The question of disenfrachisement and its ill effects presupposes the larger question of what the purpose of democratic governance is, as well as what possible alternatives might exist.
Runciman's essay is interesting to me beyond the "poor / uneducated / young" aspect, in that it also addresses the option of sortition, which is a fairly fascinating concept I've been looking at for about a decade now, see "If You Can't Choose Wisely, Choose Randomly" <https://aeon.co/essays/if-you-can-t-choose-wisely-choose-ran...>. Runciman directly notes that this still tends overwhelmingly to favour representation of the poor and uneducated, which is probably non-ideal.
If we consider polity as the process of achieving collective decisionmaking, and see among the multiple goals of such systems not only effective and good decision outcomes, but social buy-in, fairness, broad consideration, and minimisation of self-serving corruption, then the arguments in favour of democratic processes (over oligopic or autocratic forms) seem more evident, though there are also failure modes of democratic forms. That many of those tend toward oligarchic or autocratic (electing a strong man, outsized influence of campaigns and/or media by a small high-wealth / high-power cohort, for example), bears reflection.
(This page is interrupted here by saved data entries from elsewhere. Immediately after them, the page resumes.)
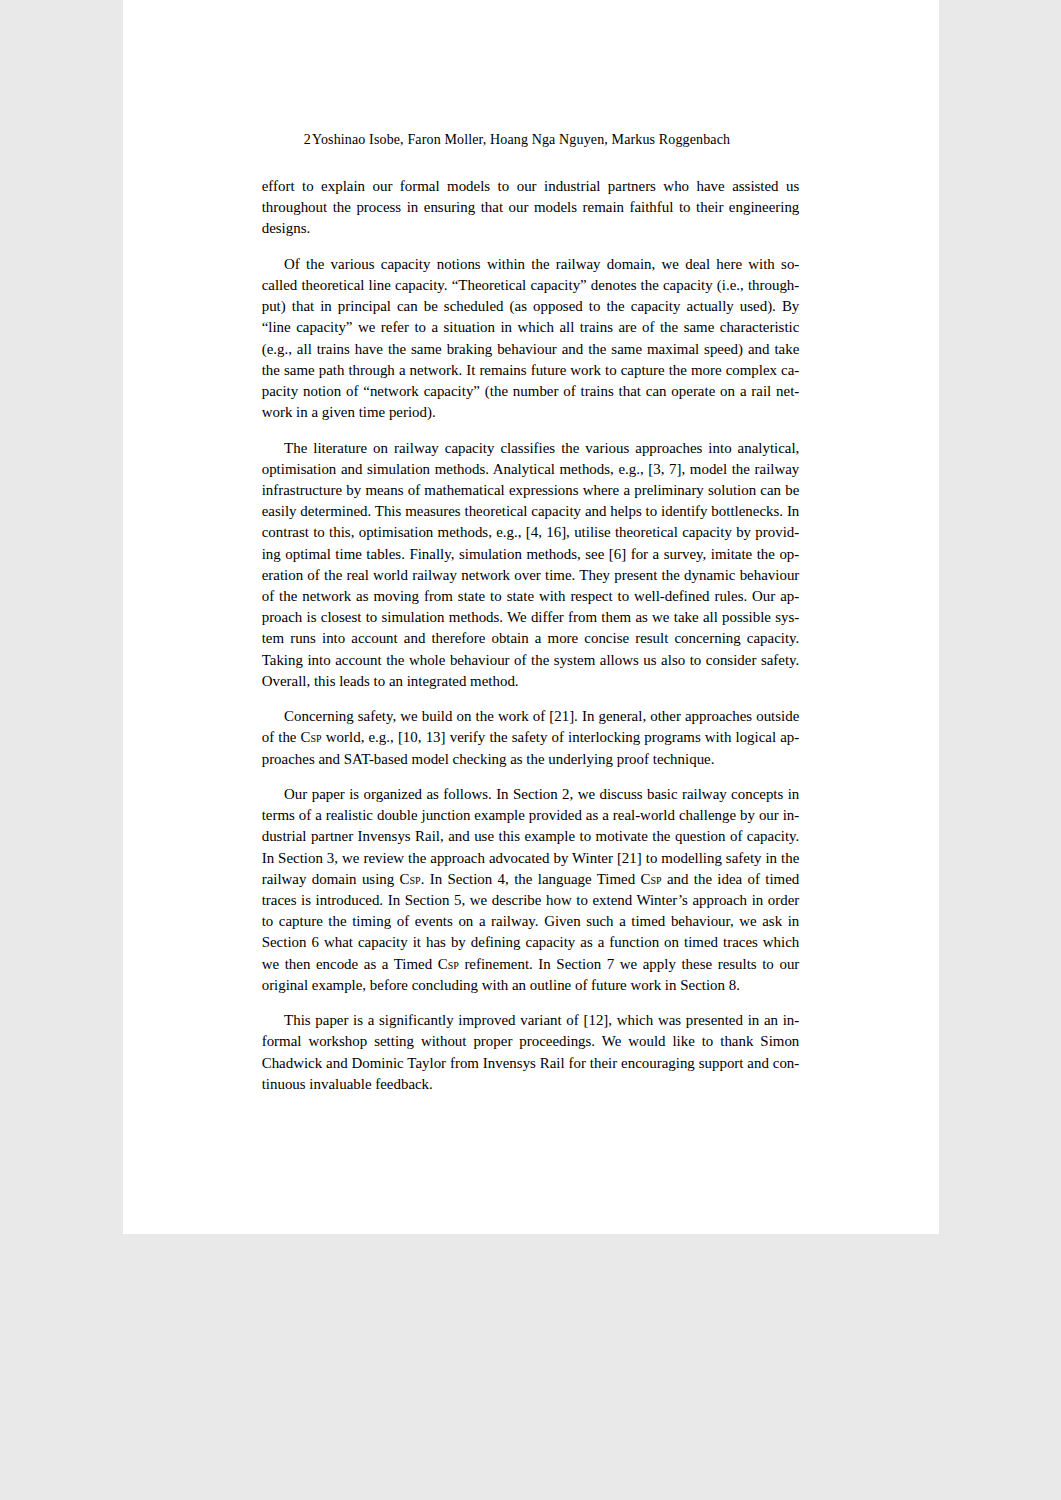2 Yoshinao Isobe, Faron Moller, Hoang Nga Nguyen, Markus Roggenbach
effort to explain our formal models to our industrial partners who have assisted us throughout the process in ensuring that our models remain faithful to their engineering designs.
Of the various capacity notions within the railway domain, we deal here with so-called theoretical line capacity. “Theoretical capacity” denotes the capacity (i.e., throughput) that in principal can be scheduled (as opposed to the capacity actually used). By “line capacity” we refer to a situation in which all trains are of the same characteristic (e.g., all trains have the same braking behaviour and the same maximal speed) and take the same path through a network. It remains future work to capture the more complex capacity notion of “network capacity” (the number of trains that can operate on a rail network in a given time period).
The literature on railway capacity classifies the various approaches into analytical, optimisation and simulation methods. Analytical methods, e.g., [3, 7], model the railway infrastructure by means of mathematical expressions where a preliminary solution can be easily determined. This measures theoretical capacity and helps to identify bottlenecks. In contrast to this, optimisation methods, e.g., [4, 16], utilise theoretical capacity by providing optimal time tables. Finally, simulation methods, see [6] for a survey, imitate the operation of the real world railway network over time. They present the dynamic behaviour of the network as moving from state to state with respect to well-defined rules. Our approach is closest to simulation methods. We differ from them as we take all possible system runs into account and therefore obtain a more concise result concerning capacity. Taking into account the whole behaviour of the system allows us also to consider safety. Overall, this leads to an integrated method.
Concerning safety, we build on the work of [21]. In general, other approaches outside of the Csp world, e.g., [10, 13] verify the safety of interlocking programs with logical approaches and SAT-based model checking as the underlying proof technique.
Our paper is organized as follows. In Section 2, we discuss basic railway concepts in terms of a realistic double junction example provided as a real-world challenge by our industrial partner Invensys Rail, and use this example to motivate the question of capacity. In Section 3, we review the approach advocated by Winter [21] to modelling safety in the railway domain using Csp. In Section 4, the language Timed Csp and the idea of timed traces is introduced. In Section 5, we describe how to extend Winter’s approach in order to capture the timing of events on a railway. Given such a timed behaviour, we ask in Section 6 what capacity it has by defining capacity as a function on timed traces which we then encode as a Timed Csp refinement. In Section 7 we apply these results to our original example, before concluding with an outline of future work in Section 8.
This paper is a significantly improved variant of [12], which was presented in an informal workshop setting without proper proceedings. We would like to thank Simon Chadwick and Dominic Taylor from Invensys Rail for their encouraging support and continuous invaluable feedback.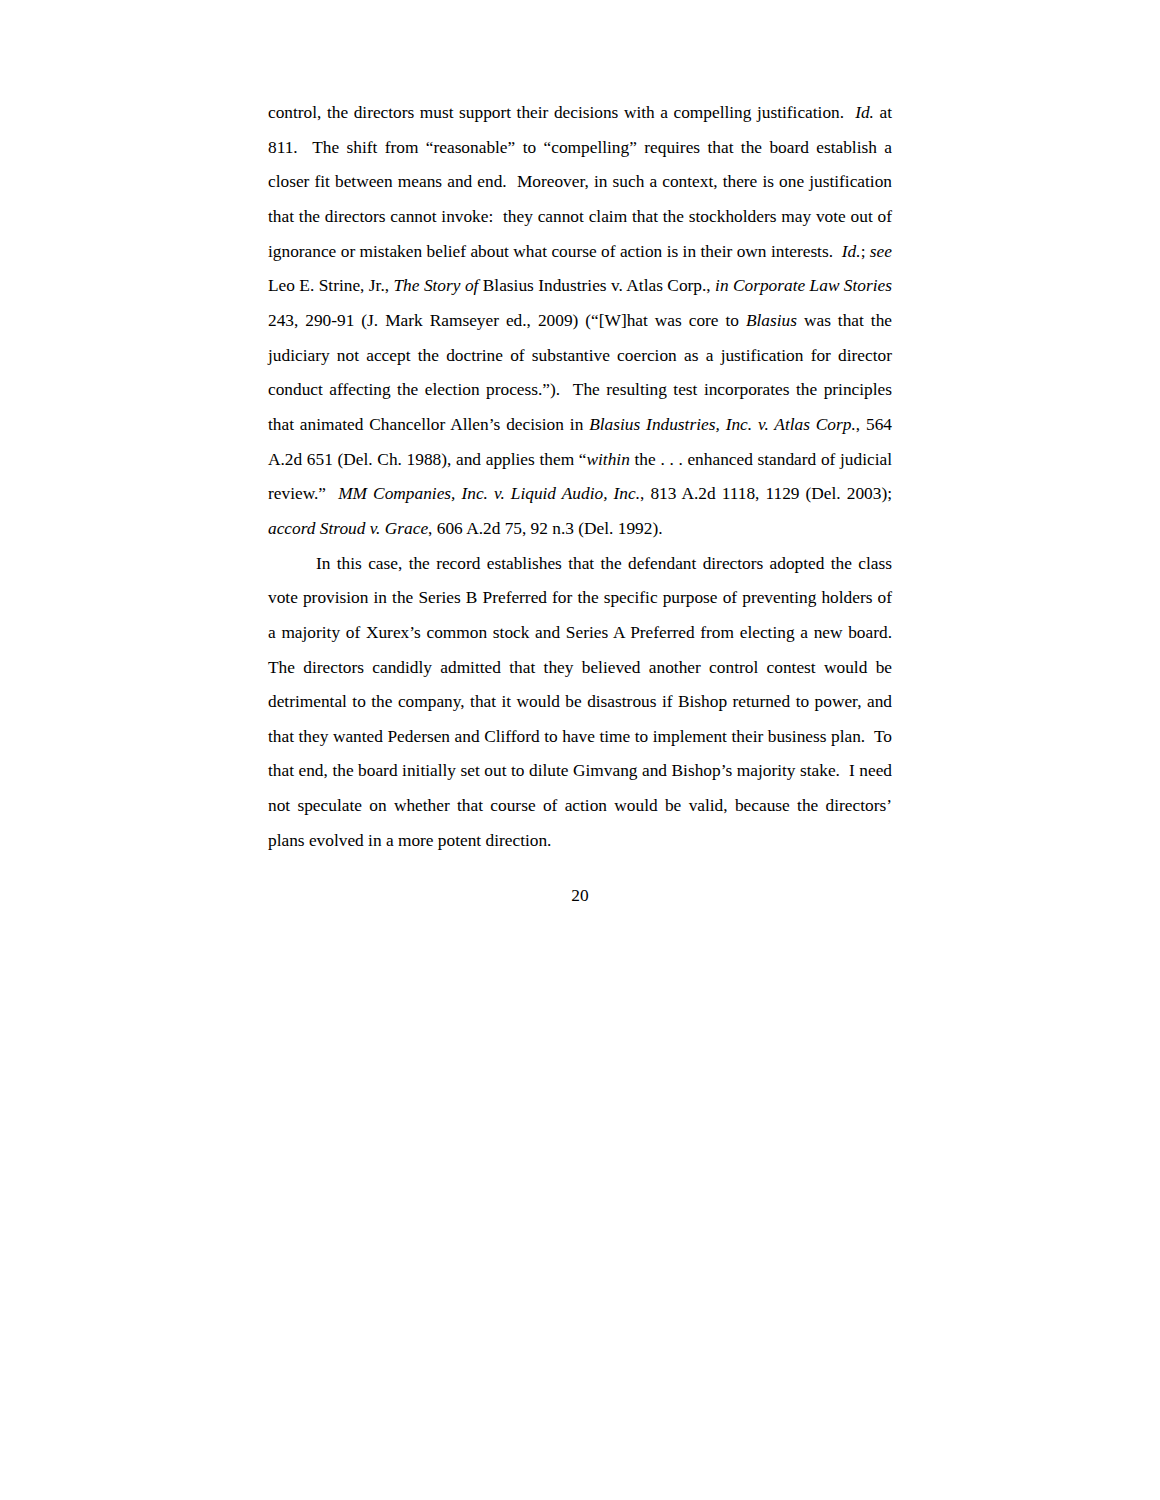control, the directors must support their decisions with a compelling justification. Id. at 811. The shift from “reasonable” to “compelling” requires that the board establish a closer fit between means and end. Moreover, in such a context, there is one justification that the directors cannot invoke: they cannot claim that the stockholders may vote out of ignorance or mistaken belief about what course of action is in their own interests. Id.; see Leo E. Strine, Jr., The Story of Blasius Industries v. Atlas Corp., in Corporate Law Stories 243, 290-91 (J. Mark Ramseyer ed., 2009) (“[W]hat was core to Blasius was that the judiciary not accept the doctrine of substantive coercion as a justification for director conduct affecting the election process.”). The resulting test incorporates the principles that animated Chancellor Allen’s decision in Blasius Industries, Inc. v. Atlas Corp., 564 A.2d 651 (Del. Ch. 1988), and applies them “within the . . . enhanced standard of judicial review.” MM Companies, Inc. v. Liquid Audio, Inc., 813 A.2d 1118, 1129 (Del. 2003); accord Stroud v. Grace, 606 A.2d 75, 92 n.3 (Del. 1992).
In this case, the record establishes that the defendant directors adopted the class vote provision in the Series B Preferred for the specific purpose of preventing holders of a majority of Xurex’s common stock and Series A Preferred from electing a new board. The directors candidly admitted that they believed another control contest would be detrimental to the company, that it would be disastrous if Bishop returned to power, and that they wanted Pedersen and Clifford to have time to implement their business plan. To that end, the board initially set out to dilute Gimvang and Bishop’s majority stake. I need not speculate on whether that course of action would be valid, because the directors’ plans evolved in a more potent direction.
20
There's also the question and problem of effective representation. A member of the US House represents about 760,000 people. Over a two-year term of office, this means that each constituent can on average claim 1m 23s of their representative's time, assuming the representative is available 24/7/365. Congressional staff and household aggregation assist somewhat with this, but calling the circumstance "representation" seems a stretch. At the same time, increasing the size of the House by the 10x or 100x which might better suite effectual representation would make that body even more ungovernable than it already is. In other contexts, notably both military and corporate organisation, multiple spans of control, each typically addressing 4--20 or so individual units, is common. This of course leads to strongly hierarchical organisations at large scale, but these typically do have effective communications and command flows. Military hierarchies tend to be fairly stable over years and decades, whilst commercial organisations tend to see frequent (and often incomprehensible to those involved) reorganisations, shuffling those relationships.
There is nothing wrong with eugenics for Christ’s sake. People have such a knee jerk reaction to eugenics because of how it was used by Nazis, but before that the field had many noble goals.
If we provide the ability for people to select partners with some precision about what genes they carry and what might be passed to their offspring, we can ultimately create a world with stronger, smarter and healthier humans, and perhaps eliminate some genetic diseases along the way. Humans basically already practice eugenics anyway because of social structures, it’s just very inefficient.
Eugenics doesn’t inherently lead to human rights violations.
You can define better genes objectively by looking at genes of people that live the longest and with the least health issues. Natural selection is poor at selecting for traits that lead to longevity.
Arguably the worst things are completely natural and unconscious.
Natural selection by itself is very brutal, and often slow process, and doesn't always optimize for traits you yourself find desirable.
As far as sexual selection is concerned, it is very often conscious.
In other words, there's nothing inherently wrong about eugenics.
The wrong part is coercing people doing or not doing things.